▸ **Stated goal**:
Count the lines in the data below that contain the string "family", matching case exactly, and reply with only that number.

Data records:
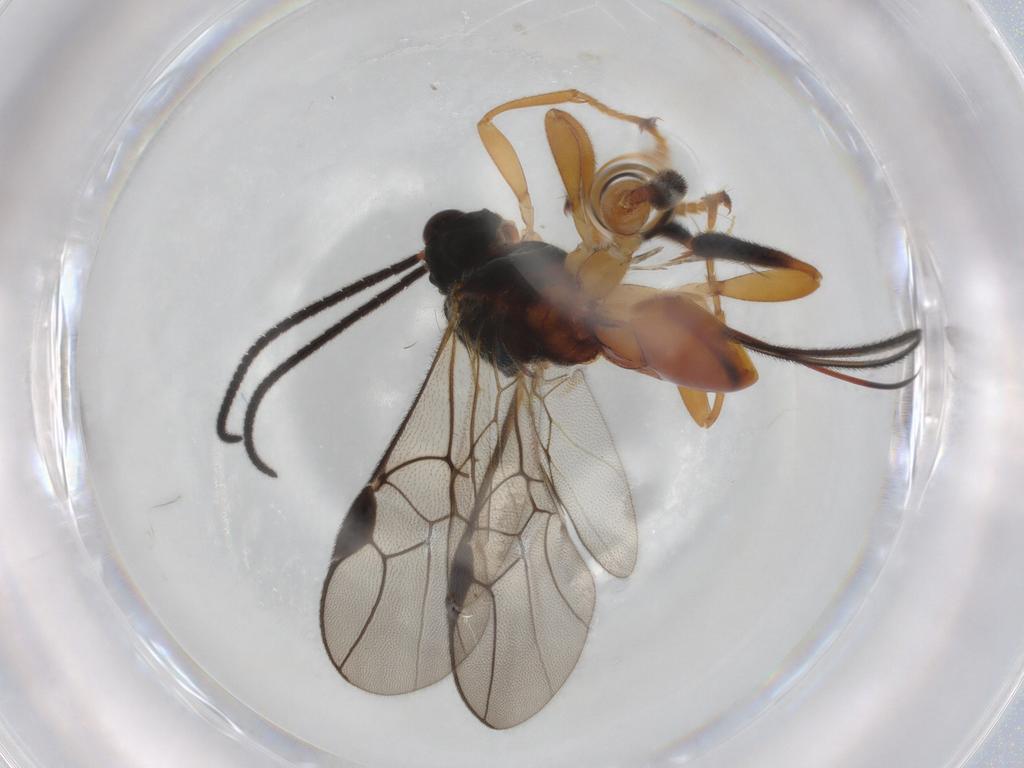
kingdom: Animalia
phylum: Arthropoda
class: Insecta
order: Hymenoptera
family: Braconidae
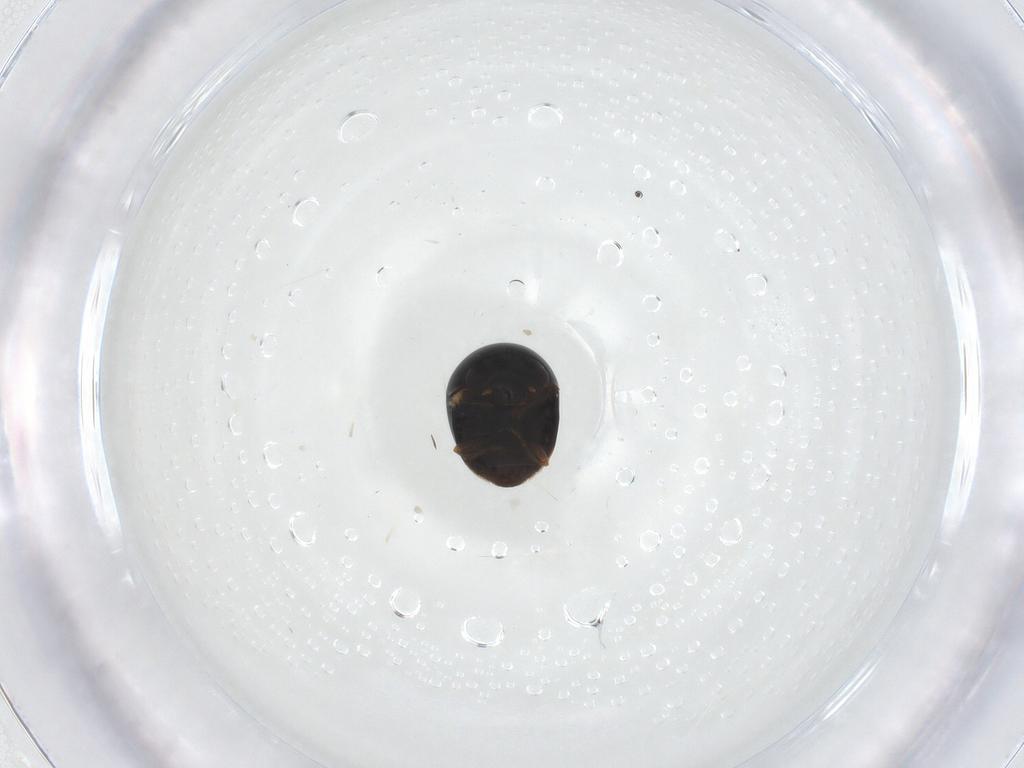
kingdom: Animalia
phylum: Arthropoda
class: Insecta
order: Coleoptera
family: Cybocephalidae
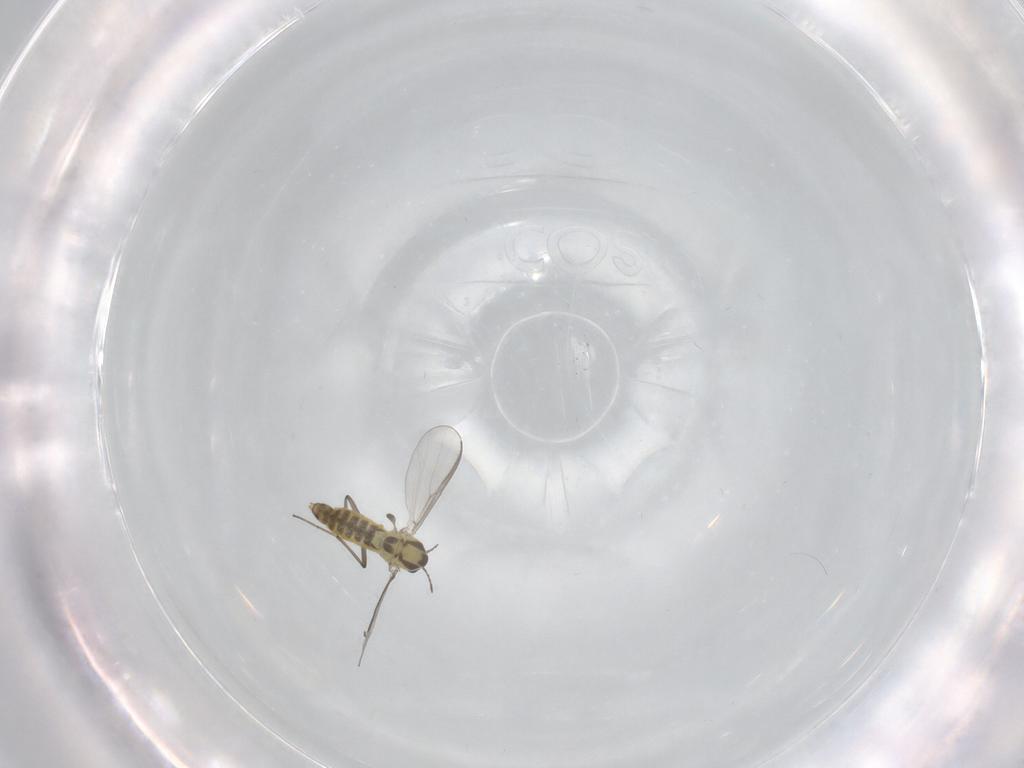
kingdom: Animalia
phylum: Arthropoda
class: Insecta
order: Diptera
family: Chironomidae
...
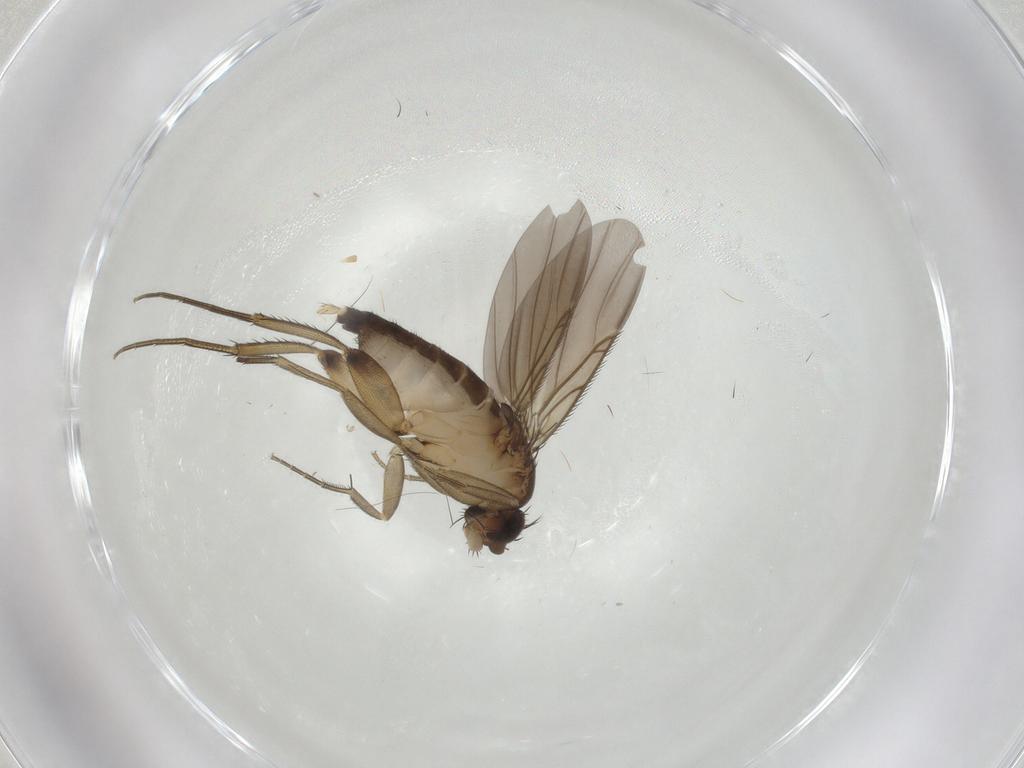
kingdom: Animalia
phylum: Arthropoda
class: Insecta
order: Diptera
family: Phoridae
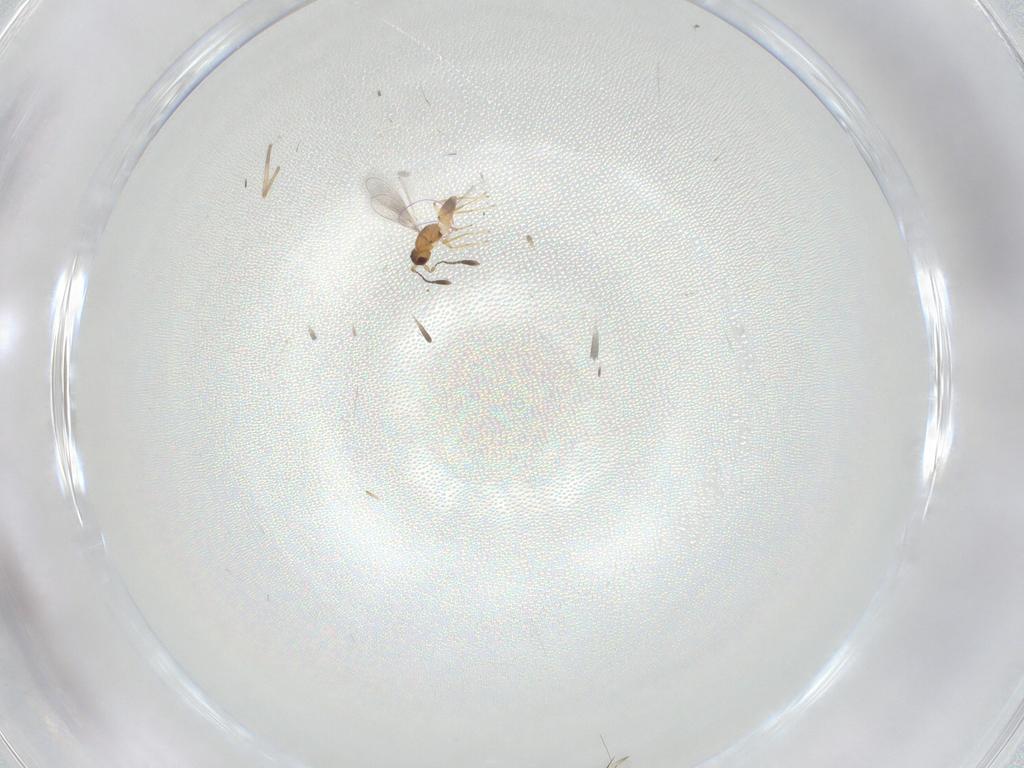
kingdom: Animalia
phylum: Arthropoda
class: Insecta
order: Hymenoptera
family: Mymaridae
* * *
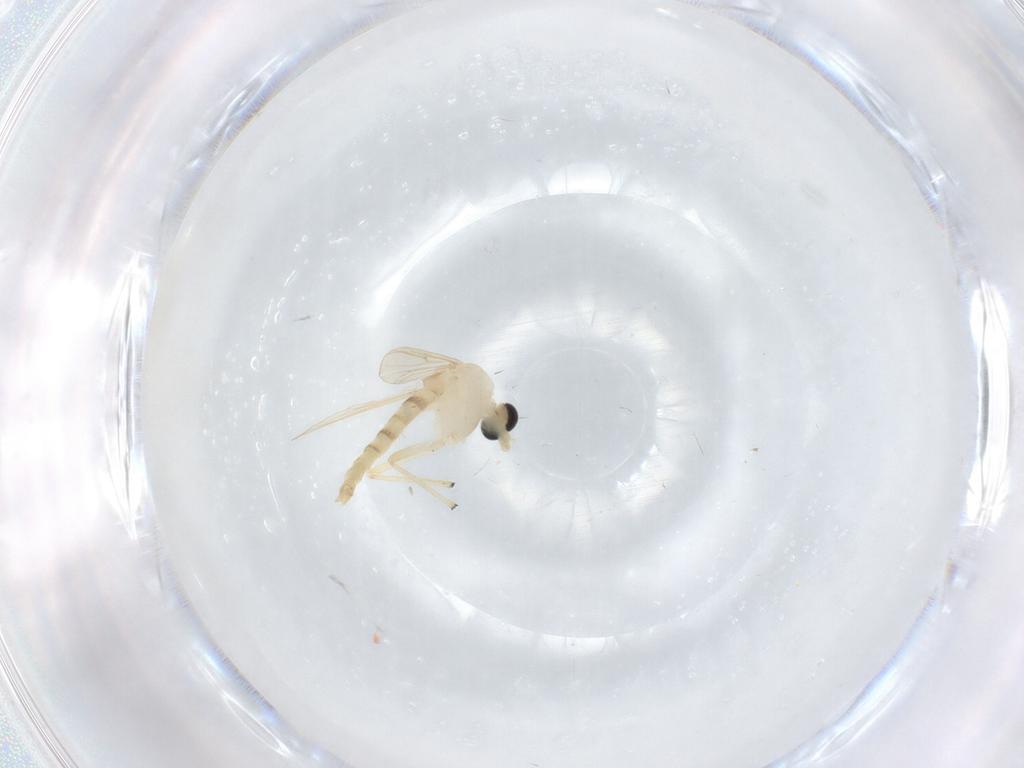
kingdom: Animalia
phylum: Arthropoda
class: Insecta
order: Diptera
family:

▸ **Result of this exercise**:
6